Asian growth to power soft drink sales

Related tags Soft drinks United states Soft drink Asia

While the major soft drink producers continue to innovate and
launch new products in saturated markets in the west, it is Asia
which is likely to power growth in the global soft drinks market
over the next five years, according to Zenith International.

Soft drinks consumption worldwide is growing by around 5 per cent a year, helped by new product development and by the growth of emerging markets in Asia and Eastern Europe.

The latest report from drinks consultancy Zenith International, Global Soft Drinks 2002​, shows that total soft drinks volumes reached 412,000 million litres in 2001, equivalent to 67.5 litres per person.

The report also reveals that North America is the largest soft drinks market with a 27 per cent of total volume sales in 2001, while carbonates are the biggest soft drinks sector, accounting for 45 per cent of global volume.

But it is the bottled water segment which is showing the fastest growth, rising by 10 per cent in 2001 and accounting for 53 per cent of total soft drinks growth from 1996 to 2001.

While the last year has seen a number of new products hit the market, such as lemon or vanilla variants of perennial market leaders Coca-Cola and Pepsi, these new products have only accounted for a small amount of the growth in the global soft drinks market, coming as they have in the mainly saturated markets in the west.

Rather, it is the success of soft drinks sales in markets in Asia, Eastern Europe and the Middle East which has been the main driving force behind the world wide growth. The Zenith report shows that that five fastest growing countries between 1996 and 2001 were all from these regions, and that the five fastest growing countries between 2001 and 2006 are all expected to come form Asia.

"It is important to note the advance of Asia, East Europe and other developing markets,"​ commented Zenith research director Gary Roethenbaugh. "Thanks to highly populous and rapidly emerging markets such as China and India, consumption in Asia is projected to overtake that of North America in 2006."

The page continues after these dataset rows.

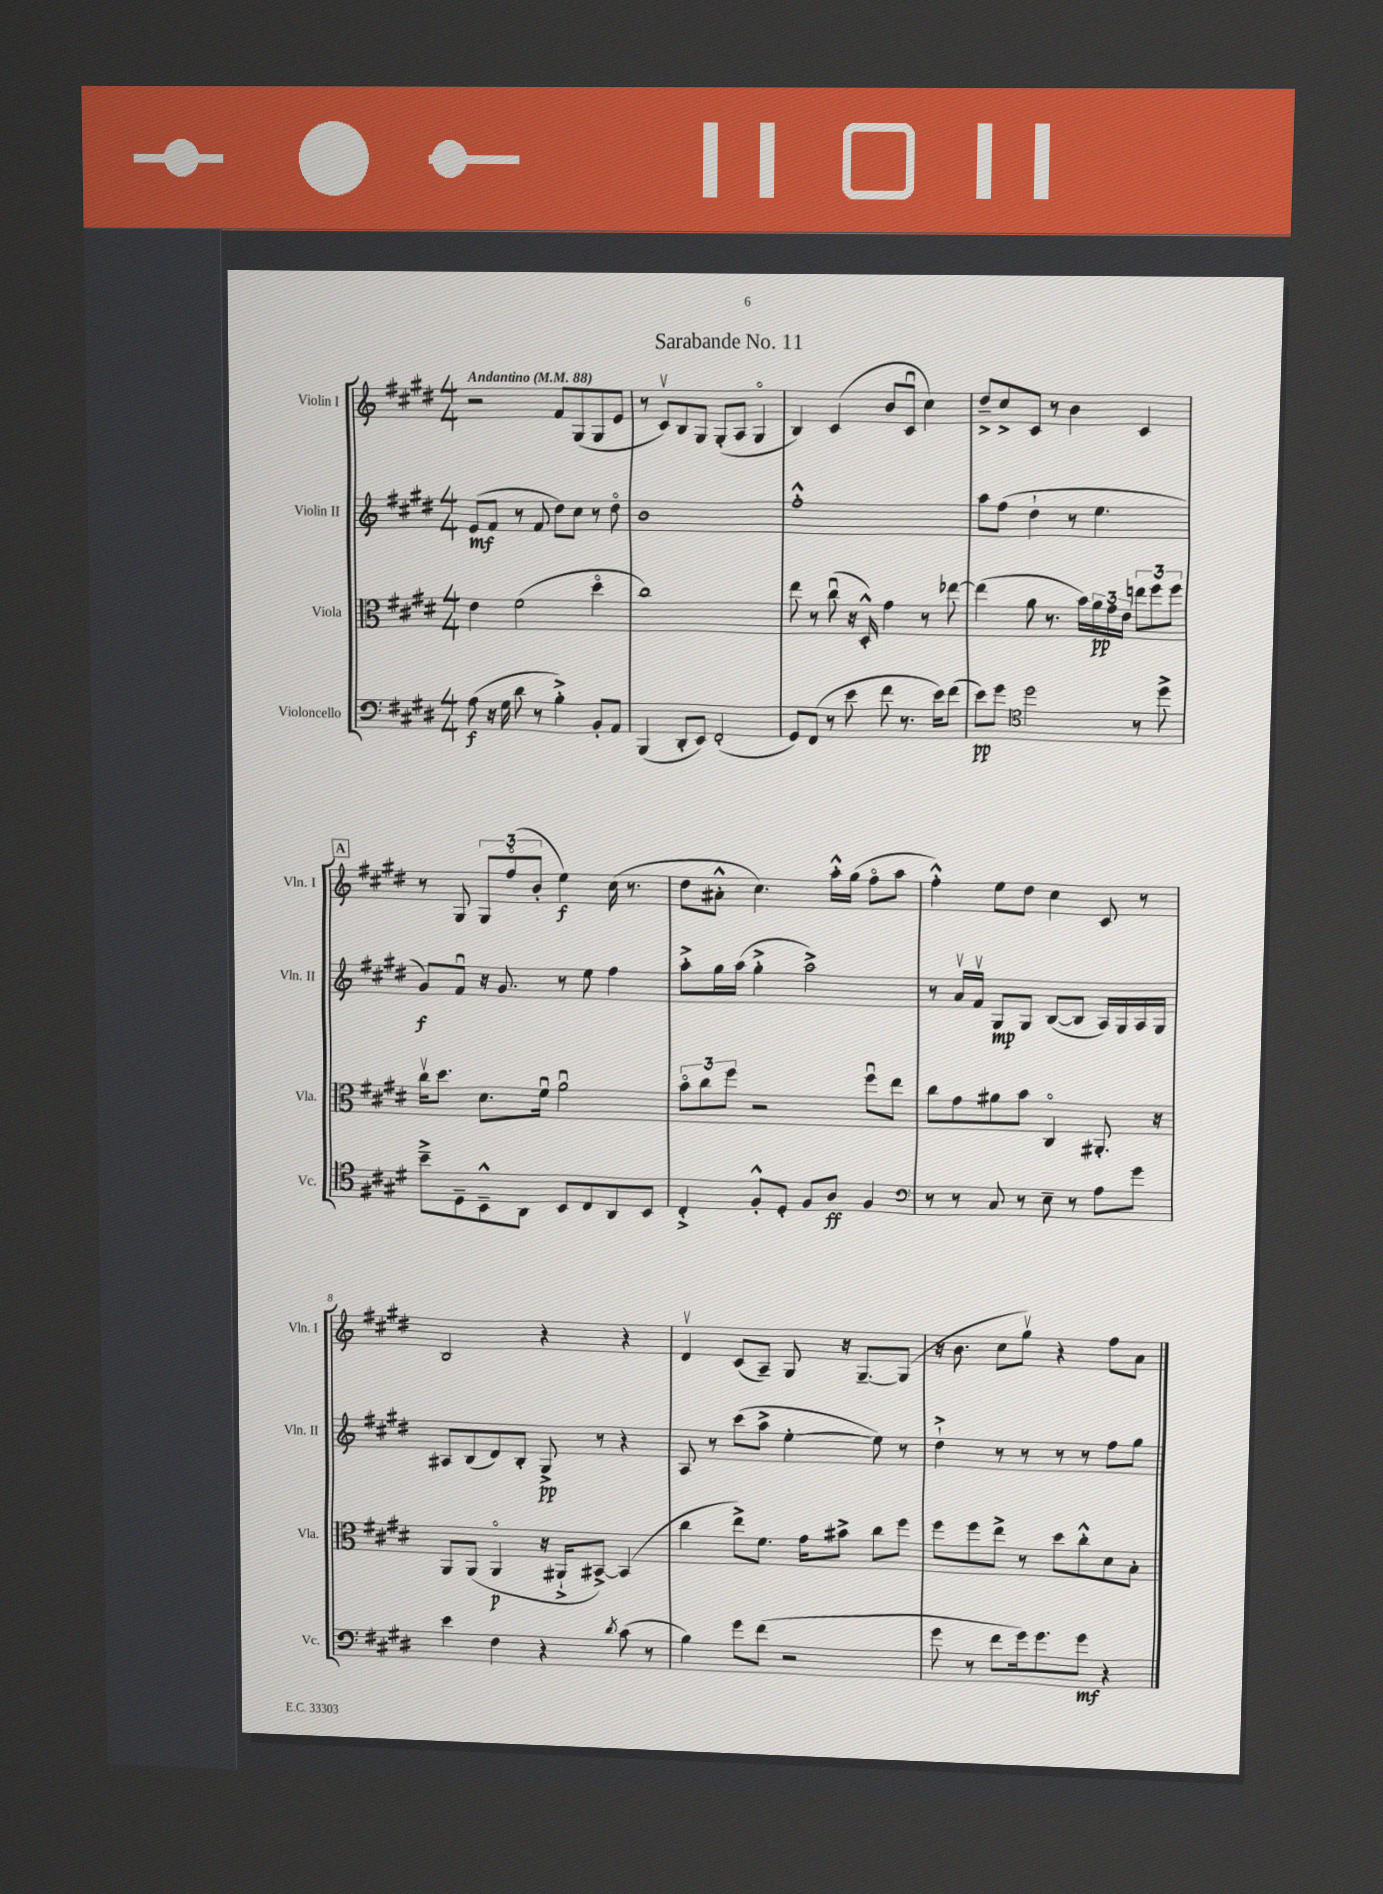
\header { title = "Sarabande No. 11" }
<<
\new StaffGroup <<
\new Staff = "s0" \with { instrumentName = "Violin I" shortInstrumentName = "Vln. I" } {
    \clef treble \key e \major \numericTimeSignature \time 4/4 \tempo "Andantino" 4 = 88
    r2 fis'8 gis8( gis8 e'8 |
    r8 cis'8\upbow) b8 gis8 gis8-.( a8 gis4\flageolet |
    b4) cis'4( b'8 cis'8\downbow cis''4) |
    dis''8---> cis''8-> cis'8 r8 b'4 cis'4 |
    \mark \markup { \box "A" } r8 gis8 \tuplet 3/2 { gis8 fis''8\flageolet( b'8-. } e''4\f) cis''16( r8. |
    dis''8 ais'8-.-^ cis''4.) a''16-.-^ gis''16( fis''8\flageolet a''8 |
    fis''4-.-^) e''8 dis''8 cis''4 cis'8 r8 |
    b2 r4 r4 |
    dis'4\upbow cis'8( a8--) gis8 r16 gis8.~-- gis8( |
    r16 b'8. cis''8 gis''8\upbow) r4 fis''8 a'8 \bar "|." |
}
\new Staff = "s1" \with { instrumentName = "Violin II" shortInstrumentName = "Vln. II" } {
    \clef treble \key e \major \numericTimeSignature \time 4/4
    e'8\mf( fis'8 r8 fis'8 dis''8) cis''8 r8 dis''8\flageolet |
    b'1 |
    fis''1-.-^ |
    a''8 fis''8( dis''4-! r8 e''4. |
    \mark \markup { \box "A" } gis'8\f) fis'8\downbow r16 gis'8. r8 e''8 fis''4 |
    a''8-.-> gis''16 a''16( gis''4-.-> a''2->) |
    r8 a'16\upbow fis'16\upbow gis8\mp gis8 b8~( b8 a16) gis16 a16 gis16 |
    ais8 b8( dis'8) b8-. gis8->\pp r8 r4 |
    a8 r8 cis'''8( a''8-> e''4~-. e''8) r8 |
    dis''4-!-> r8 r8 r8 r8 fis''8 gis''8 \bar "|." |
}
\new Staff = "s2" \with { instrumentName = "Viola" shortInstrumentName = "Vla." } {
    \clef alto \key e \major \numericTimeSignature \time 4/4
    e'4 fis'2( dis''4\flageolet |
    cis''1) |
    e''8 r8 cis''8\downbow( r16 dis16-.-^) gis'4 r8 ees''8~ |
    ees''4( a'8 r8. b'16) \tuplet 3/2 { a'16\pp gis'16 e'16 } \tuplet 3/2 { e''8 fis''8 fis''8 } |
    \mark \markup { \box "A" } cis''16\upbow dis''8. dis'8. fis'16\downbow a'2\downbow |
    \tuplet 3/2 { b'8\flageolet cis''8 fis''8 } r2 fis''8\downbow e''8 |
    cis''8 gis'8 ais'8 b'8 cis4\flageolet ais,8.-. r16 |
    a,8 a,8( a,4\flageolet\p r16 ais,16-!-> bis,8~->) bis,4( |
    cis''4 e''8->) fis'8. gis'16 bis'8-> cis''8 fis''8 |
    fis''8 fis''8 e''8-> r8 dis''8 cis''8-.-^ dis'8 b8-. \bar "|." |
}
\new Staff = "s3" \with { instrumentName = "Violoncello" shortInstrumentName = "Vc." } {
    \clef bass \key e \major \numericTimeSignature \time 4/4
    a8\f( r16 gis16 dis'8 r8 b4-.->) b,8-. a,8 |
    b,,4( dis,8-. e,8) fis,2-.( |
    gis,8) fis,8( r8 e'8 fis'8 r8. e'16) fis'8( |
    e'8\pp) gis'8 \clef tenor dis''2 r8 dis''8-> |
    \mark \markup { \box "A" } b'8---> dis8-- b,8---^ a,8 b,8 cis8 a,8 b,8 |
    cis4-.-> fis8-.-^ dis8-. fis8 a8\ff fis4 |
    \clef bass r8 r8 cis8 r8 e8-- r8 a8 gis'8 |
    e'4 fis4 r4 \acciaccatura { dis'8 } cis'8( r8 |
    b4) gis'8 fis'8( r2 |
    gis'8 r8 fis'8 gis'16) gis'8. gis'8\mf r4 \bar "|." |
}
>>
>>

He said that Pakistan was expected to have the highest percentage growth rate of all over the next five years, while its neighbour India was also expected to see a sharp increase in volume sales as the country's massive population becomes increasingly affluent. Indonesia, China and Vietnam are the other three Asian markets expected to see substantial growth.

The Zenith report suggests that the overall market should hit 523,000 million litres in 2006, and that the 5 per cent growth rate was far better than that seen in rival sectors such as hot drinks (1 per cent), milk (2 per cent) and alcoholic drinks (3 per cent).

"Economic obstacles and climate fluctuations will, of course, present numerous challenges, but the outlook for global soft drinks is as strong today as it has ever been,"​ concluded Roethenbaugh.